TAHRİBATI AZALTACAK ÖNERİLER
Buna rağmen modelin hayata geçmesi konusunda ısrar olursa bizim sadece eğitim adına yaşayabileceğimiz zararı ve tahribatı azaltmak için birkaç önerimiz var. Öğrencilerin almış olduğu dersi tekrar almasının mantıksız olduğu ileri sürülüyor. Bunun için şöyle bir çözüm üretilebilir: Öğrenci gerçekten çok sayıda dersten kaldıysa ve sınıfta kalınca başarılı olduğu dersleri de alması mantıksız bulunuyorsa, başarılı olduğu dersleri almaması sağlanabilir. 10. sınıftaki öğrenci 5 dersten kalmış, 5 dersten geçmişse; sınıf tekrarında geçtiği değil, kaldığı derslerden sorumlu olabilir. Bu durumda öğrenci için daha rahat, zenginleştirilmiş, sosyal aktivitelerle geliştirilebilecek çok güzel programlar yaratılabilir. Gereksiz ders tekrarı problemi ileri sürülüyor ya; bunu önleyebilmek için bu yöntem izlenebilir.
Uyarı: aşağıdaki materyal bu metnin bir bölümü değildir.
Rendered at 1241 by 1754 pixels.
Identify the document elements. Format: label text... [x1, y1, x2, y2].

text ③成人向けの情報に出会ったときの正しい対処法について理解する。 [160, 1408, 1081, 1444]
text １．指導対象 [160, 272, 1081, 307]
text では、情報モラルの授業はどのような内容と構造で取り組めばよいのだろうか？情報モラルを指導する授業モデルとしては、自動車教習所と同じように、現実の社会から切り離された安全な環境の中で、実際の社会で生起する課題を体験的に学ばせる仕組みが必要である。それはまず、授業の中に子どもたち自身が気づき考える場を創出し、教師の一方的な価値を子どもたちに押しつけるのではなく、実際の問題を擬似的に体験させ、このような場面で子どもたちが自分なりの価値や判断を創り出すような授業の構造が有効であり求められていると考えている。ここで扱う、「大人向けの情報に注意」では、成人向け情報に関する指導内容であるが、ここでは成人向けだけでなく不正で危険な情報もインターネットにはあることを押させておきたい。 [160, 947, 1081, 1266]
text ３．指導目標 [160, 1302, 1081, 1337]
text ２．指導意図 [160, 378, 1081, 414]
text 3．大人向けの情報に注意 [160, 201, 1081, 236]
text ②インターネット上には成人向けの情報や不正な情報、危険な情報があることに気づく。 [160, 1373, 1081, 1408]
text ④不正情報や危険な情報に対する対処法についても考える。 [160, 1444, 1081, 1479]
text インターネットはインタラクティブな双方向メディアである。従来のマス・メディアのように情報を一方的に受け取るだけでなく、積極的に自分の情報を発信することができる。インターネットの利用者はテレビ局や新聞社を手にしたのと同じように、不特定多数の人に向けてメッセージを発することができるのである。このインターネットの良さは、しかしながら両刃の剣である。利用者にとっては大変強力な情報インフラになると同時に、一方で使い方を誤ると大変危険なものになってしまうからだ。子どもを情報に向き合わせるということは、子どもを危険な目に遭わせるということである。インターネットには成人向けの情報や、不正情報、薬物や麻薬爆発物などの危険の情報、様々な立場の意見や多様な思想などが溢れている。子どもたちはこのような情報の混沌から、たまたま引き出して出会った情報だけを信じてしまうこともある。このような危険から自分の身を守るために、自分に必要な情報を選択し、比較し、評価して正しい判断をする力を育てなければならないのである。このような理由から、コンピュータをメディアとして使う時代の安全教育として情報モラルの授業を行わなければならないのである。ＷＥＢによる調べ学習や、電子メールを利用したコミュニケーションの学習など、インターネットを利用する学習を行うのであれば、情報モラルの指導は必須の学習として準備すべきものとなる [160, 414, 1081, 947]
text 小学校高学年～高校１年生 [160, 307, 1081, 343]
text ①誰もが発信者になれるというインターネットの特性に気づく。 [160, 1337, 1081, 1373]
ZAYIF DERSLER İÇİN MERKEZİ SINAV YAPILSIN
Geri adım atılmazsa, burada da şunu kesinlikle çok önemseyerek öneriyoruz. Öğrenciler, bir alt sınıftaki dersin sınavını, kendi okulunda değil de, daha nesnel çerçevede hazırlanan, merkezi bir anlayışla sunulmuş olan açık lise veya açık öğretim gibi programlarda versin. Bu olmazsa öğretmen ve okul üzerinde müthiş bir baskı olur. Biriken derslerin veli-öğrenci kanalıyla öğretmene yansıyan, okula yansıyan korkunç baskısı ortaya çıkacaktır. Bu baskı altında eğitim-öğretim zedelenecektir. Layıkıyla yerine getirilemeyecektir. Sürekli tolere edilen, eksiğiyle bir yukarıya gönderilen öğrenciler problemiyle karşı karşıya kalacağız.